Using Caterpillar To Gauge Global Demand Tells A Positive Story

| About: Caterpillar Inc. (CAT)

By Jason Jenkins

Caterpillar Inc. (NYSE: CAT) has come to terms to buy Hong Kong-listed ERA Mining Machinery in a deal valued at as much as $887 million.

The offer, a 33-percent premium to ERA’s most recent share price, is another bet by Caterpillar that demand for mining equipment and growth in China will stay strong.

ERA is a Chinese maker of coal-mining equipment, specializing in hydraulic roof supports. Formerly known as ERA Holdings Global, it completed a reverse takeover in September 2010 to transform it into a mining machinery maker.

But more importantly, Caterpillar’s move to acquire it could be a strong sign that global demand isn’t weakening, as many pundits are claiming. But we’ll get to that in a minute…

Acquisition Follows Strong Third Quarter

Caterpillar, which manufactures everything from black-and-yellow excavators and harvesters to diesel-electric locomotives, recently reported a stellar quarter. It earned $1.14 billion (or $1.71 per share) in the third quarter – an increase of 44 percent from $792 million, or $1.22 per share, in 2010.

Revenue increased 41 percent to $15.72 billion due to an international demand for machinery. Emerging markets continued to need construction equipment as their economies grow. More mature countries and economies – while experiencing weak growth – needed to replace older equipment.

Resource industries sales, which include mining equipment, more than doubled to $4.6 billion, while construction equipment sales rose 41 percent to $4.9 billion. Power generation sales increased 21 percent to $5.08 billion. The company backlog reached $28.6 billion during the quarter.

The Peoria, Illinois, company said it expects full-year 2011 profit and revenue to be at the top end of its previous outlook range due to strong demand and should see a record year if the company hits its earnings and revenue expectations. Caterpillar said it added 4,800 jobs during the quarter, including 2,000 in the United States. In 2012, the company expects revenue to increase 10 percent to 20 percent above the $58 billion in sales it expects this year.

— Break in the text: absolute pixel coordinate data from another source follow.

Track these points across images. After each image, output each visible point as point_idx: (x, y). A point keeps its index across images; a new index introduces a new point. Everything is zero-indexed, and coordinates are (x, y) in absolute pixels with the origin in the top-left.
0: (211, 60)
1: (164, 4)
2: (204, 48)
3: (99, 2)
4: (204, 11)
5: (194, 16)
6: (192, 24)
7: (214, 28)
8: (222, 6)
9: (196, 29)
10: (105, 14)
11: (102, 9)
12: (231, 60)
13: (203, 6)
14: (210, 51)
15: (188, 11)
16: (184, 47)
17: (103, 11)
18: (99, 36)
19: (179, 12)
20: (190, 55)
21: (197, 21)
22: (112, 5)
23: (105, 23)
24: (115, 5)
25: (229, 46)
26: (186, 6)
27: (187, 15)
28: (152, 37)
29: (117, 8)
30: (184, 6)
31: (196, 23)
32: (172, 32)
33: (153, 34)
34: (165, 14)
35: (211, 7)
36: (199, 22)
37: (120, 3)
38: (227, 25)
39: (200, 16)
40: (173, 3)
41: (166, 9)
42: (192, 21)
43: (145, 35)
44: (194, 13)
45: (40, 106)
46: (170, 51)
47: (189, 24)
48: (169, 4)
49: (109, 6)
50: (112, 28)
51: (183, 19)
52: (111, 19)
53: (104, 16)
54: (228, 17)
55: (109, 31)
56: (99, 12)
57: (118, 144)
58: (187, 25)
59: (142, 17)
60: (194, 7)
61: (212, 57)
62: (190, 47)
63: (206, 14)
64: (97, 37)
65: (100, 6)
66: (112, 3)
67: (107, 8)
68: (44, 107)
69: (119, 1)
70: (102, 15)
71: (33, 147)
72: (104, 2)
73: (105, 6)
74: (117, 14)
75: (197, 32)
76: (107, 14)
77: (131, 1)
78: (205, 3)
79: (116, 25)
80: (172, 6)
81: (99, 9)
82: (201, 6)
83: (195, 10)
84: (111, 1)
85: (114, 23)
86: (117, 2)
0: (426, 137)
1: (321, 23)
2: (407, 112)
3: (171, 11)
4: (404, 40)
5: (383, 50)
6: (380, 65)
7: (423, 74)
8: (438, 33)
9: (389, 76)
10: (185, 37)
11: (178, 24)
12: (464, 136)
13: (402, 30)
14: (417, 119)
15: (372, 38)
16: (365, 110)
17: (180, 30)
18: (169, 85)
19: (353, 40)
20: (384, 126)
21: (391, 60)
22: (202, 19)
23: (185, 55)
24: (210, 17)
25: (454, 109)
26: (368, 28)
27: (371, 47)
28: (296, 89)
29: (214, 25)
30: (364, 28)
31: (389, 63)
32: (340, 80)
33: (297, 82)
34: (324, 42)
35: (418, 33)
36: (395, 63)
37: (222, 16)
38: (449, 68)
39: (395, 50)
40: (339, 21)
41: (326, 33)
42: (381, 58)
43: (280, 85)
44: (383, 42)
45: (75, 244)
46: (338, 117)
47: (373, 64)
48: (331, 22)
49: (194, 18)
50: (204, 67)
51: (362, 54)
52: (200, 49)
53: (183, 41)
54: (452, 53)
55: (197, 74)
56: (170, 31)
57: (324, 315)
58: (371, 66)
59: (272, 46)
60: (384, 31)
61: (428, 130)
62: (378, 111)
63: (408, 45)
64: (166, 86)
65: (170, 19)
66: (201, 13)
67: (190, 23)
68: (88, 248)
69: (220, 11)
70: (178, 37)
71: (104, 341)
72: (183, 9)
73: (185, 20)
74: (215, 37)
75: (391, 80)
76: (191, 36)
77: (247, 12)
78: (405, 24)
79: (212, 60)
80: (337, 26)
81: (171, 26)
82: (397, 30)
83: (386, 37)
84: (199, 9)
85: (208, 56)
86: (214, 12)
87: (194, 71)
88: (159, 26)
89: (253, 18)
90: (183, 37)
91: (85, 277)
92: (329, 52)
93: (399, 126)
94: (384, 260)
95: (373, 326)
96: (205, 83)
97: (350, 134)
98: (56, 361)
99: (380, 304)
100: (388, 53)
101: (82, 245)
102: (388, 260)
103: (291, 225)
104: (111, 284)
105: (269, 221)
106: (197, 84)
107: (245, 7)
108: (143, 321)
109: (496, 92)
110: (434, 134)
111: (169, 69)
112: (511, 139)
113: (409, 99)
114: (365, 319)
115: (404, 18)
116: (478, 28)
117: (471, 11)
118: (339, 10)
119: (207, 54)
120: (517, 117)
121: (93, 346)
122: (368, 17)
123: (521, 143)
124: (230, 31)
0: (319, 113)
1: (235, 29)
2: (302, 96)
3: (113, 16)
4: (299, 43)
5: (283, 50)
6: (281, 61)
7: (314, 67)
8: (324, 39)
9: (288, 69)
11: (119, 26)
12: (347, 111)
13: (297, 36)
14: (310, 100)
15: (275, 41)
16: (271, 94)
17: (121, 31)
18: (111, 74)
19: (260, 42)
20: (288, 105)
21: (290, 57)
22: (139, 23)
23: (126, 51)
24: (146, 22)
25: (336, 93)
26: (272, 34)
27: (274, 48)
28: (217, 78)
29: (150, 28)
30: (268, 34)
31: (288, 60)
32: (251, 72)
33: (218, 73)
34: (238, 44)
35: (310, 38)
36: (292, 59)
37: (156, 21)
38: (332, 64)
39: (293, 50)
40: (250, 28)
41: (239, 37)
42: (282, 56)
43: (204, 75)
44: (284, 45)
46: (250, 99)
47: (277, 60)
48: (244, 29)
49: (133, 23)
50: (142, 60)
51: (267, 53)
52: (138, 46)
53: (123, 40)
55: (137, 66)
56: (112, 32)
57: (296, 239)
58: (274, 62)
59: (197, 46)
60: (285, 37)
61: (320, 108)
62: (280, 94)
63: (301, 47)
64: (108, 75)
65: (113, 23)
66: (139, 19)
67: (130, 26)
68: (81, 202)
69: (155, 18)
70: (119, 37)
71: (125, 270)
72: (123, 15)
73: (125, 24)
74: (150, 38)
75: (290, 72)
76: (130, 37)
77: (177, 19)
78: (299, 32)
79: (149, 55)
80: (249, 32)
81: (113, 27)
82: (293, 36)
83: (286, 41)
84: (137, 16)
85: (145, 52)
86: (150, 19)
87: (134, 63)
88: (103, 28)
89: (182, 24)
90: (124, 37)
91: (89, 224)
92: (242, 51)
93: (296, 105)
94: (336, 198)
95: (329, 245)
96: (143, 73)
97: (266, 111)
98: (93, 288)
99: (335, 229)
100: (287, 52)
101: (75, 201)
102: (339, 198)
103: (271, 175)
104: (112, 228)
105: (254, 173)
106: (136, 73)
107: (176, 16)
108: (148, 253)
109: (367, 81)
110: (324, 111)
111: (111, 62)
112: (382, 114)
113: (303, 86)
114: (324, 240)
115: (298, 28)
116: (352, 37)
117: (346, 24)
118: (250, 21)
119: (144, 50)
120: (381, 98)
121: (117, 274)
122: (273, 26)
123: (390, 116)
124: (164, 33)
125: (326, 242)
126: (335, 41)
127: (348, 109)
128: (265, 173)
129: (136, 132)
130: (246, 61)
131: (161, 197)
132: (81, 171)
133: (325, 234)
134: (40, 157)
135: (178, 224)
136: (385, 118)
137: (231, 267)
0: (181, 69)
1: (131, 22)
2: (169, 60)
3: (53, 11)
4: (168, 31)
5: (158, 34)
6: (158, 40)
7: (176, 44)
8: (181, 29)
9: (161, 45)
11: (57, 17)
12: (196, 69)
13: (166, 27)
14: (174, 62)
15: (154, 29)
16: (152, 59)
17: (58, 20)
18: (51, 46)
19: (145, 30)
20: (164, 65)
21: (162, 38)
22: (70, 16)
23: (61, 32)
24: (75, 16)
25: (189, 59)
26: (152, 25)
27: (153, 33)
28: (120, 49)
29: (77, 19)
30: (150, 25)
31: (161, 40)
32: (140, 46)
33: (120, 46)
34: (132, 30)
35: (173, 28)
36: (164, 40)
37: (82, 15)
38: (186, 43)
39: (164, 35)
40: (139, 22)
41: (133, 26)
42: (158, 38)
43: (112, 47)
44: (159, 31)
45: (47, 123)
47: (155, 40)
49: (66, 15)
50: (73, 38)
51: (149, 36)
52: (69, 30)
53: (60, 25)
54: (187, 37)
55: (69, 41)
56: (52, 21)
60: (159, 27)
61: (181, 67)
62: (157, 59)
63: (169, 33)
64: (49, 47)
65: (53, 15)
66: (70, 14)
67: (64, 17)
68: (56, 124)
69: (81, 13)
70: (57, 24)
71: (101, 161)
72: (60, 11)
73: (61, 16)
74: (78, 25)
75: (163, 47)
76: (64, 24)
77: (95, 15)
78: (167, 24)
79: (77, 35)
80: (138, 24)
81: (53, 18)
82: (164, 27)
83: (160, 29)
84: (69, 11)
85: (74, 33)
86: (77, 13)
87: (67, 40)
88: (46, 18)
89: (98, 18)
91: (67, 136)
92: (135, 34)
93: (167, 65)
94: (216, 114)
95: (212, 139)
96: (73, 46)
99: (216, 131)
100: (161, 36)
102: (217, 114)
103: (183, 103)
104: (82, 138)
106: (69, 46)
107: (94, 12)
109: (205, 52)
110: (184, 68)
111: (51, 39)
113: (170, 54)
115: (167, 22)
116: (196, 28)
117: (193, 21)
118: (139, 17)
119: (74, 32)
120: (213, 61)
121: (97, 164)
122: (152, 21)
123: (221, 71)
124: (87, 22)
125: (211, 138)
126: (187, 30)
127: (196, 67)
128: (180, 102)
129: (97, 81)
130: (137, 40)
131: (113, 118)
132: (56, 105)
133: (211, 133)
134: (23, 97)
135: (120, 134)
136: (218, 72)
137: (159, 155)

What it Means for the Global Economy

Higher commodity prices are attracting more investment in mines and fueling demand for mining machinery.

However, of more importance, we need to take notice of Caterpillar’s outlook, as it is not seeing any signs of a major slowdown in the global economy.

Companies like Caterpillar are a good indication of the world’s economic well being because they make earth-moving equipment – and if these types of corporations are strong, then global infrastructure is strong. We did not see this three years ago directly after the crisis.

Caterpillar and the Industrial Equipment Industry

Keep in mind that until recently, Caterpillar was losing market share in China, which accounts for about half of the total world demand for construction equipment, to rivals such as Komatsu Ltd. (OTCPK:KMTUY) of Japan. A year ago, it had seven percent of China’s excavator market, trailing Komatsu’s 15 percent.

Richard Lavin, Caterpillar’s group president in charge of construction equipment, stated in October that the company had to race to catch up because it previously underestimated China’s growth potential and in recent years hasn’t had enough manufacturing capacity there to meet demand.

Strong demand for construction and mining equipment should boost Caterpillar’s revenue through next year, even as the health of global economy remains in doubt. Komatsu should also benefit from this outlook and consider it a good value with a P/E around 10.